BILL MOYERS: Were you ever attracted to fundamentalism when you were a young man in South Africa?
FARID ESACK: Absolutely, I lived for 8 years in a seminary that bred the Taliban in Pakistan. I lived there, and let me be honest with you. There were times in South Africa where only black kings die on the streets and the white media was oblivious to it, and we thought how do we…
Yes, I do come from such a background. Nelson Mandela comes from such a background. Nelson Mandela did not go to jail because he was a pacifist. Of course we have grown out of that, we know that people aren’t like taps that you can just spur onto violence and then the revolution is over and then you turn the taps off. We’ve grown up now, we’ve understood a bit of that.

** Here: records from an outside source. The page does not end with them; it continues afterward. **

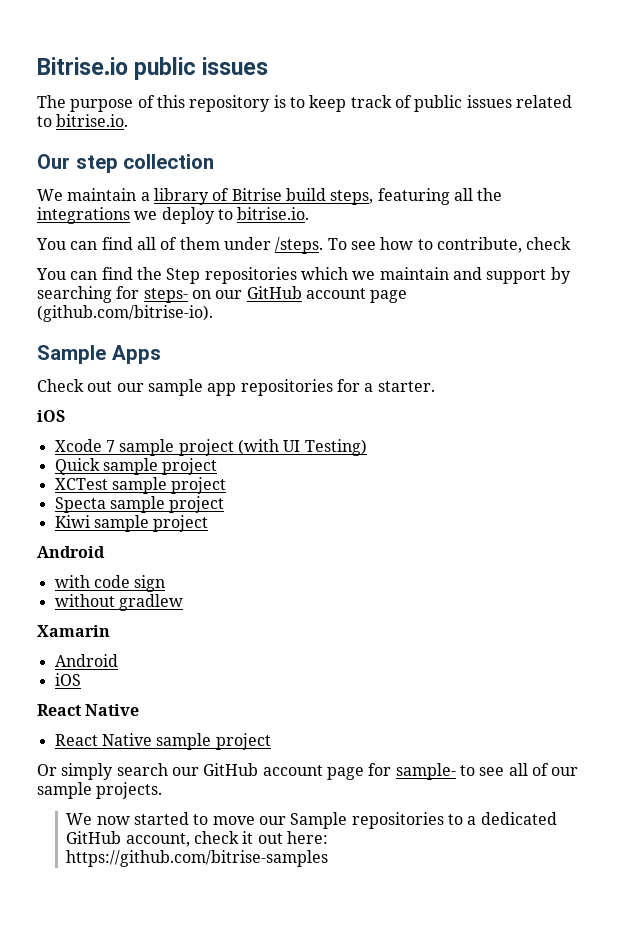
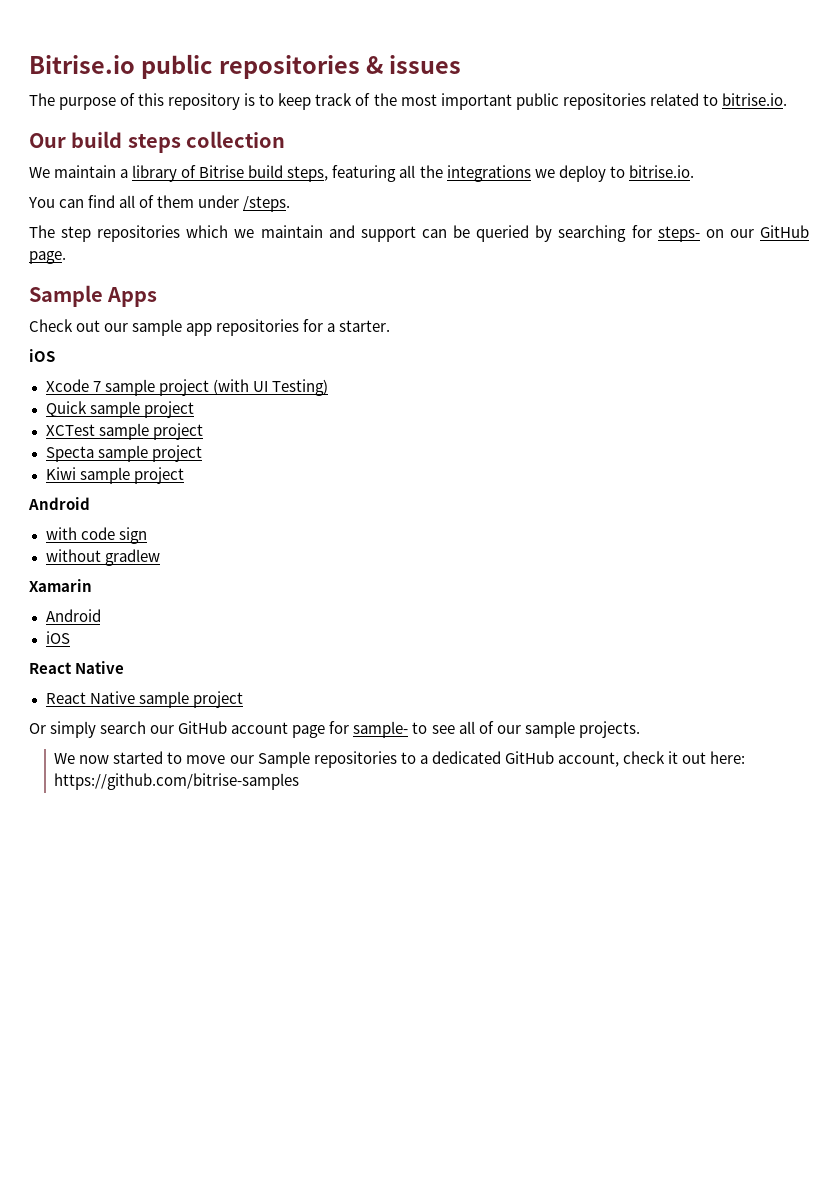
(197, 68) none -> [218,55,384,79] repositories &
[414,95,512,112] public issues -> [373,93,646,110] the most important public repositories
[75,155,118,173] step -> [71,131,181,153] build steps
[327,237,572,253] [36,267,201,284] To see how to contribute, check // You can find the Step -> [29,225,92,242] // The step
(547, 276) none -> [421,225,530,242] can be queried
[305,288,408,303] [37,305,213,322] account page (github.com/bitrise-io). -> [29,251,66,264] page.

But I must say there are times that we have yearned for the death that we experience on our streets every day that we were desperate for those deaths or an awareness of it to reach whites in South Africa. Now we know that violence breeds violence that simplistic solutions and that is why we are desperate that the kind of rage that people in the United States are experiencing, that that rage should not lead to further violence, because Osama’s violence has led to violence for many people in Afghanistan. And now if we are going to respond, I mean, one doesn’t rape rapists. One doesn’t murder murderers. We respond in a more humane way.
BILL MOYERS: I hope that you’re right about that. Thank you very much for joining me this evening. I hope you’ll join Gwen Ifill and myself in Washington and New York for another special report and conversation tomorrow night. I’m Bill Moyers. Thank you and good night.
This transcript was entered on May 1, 2015.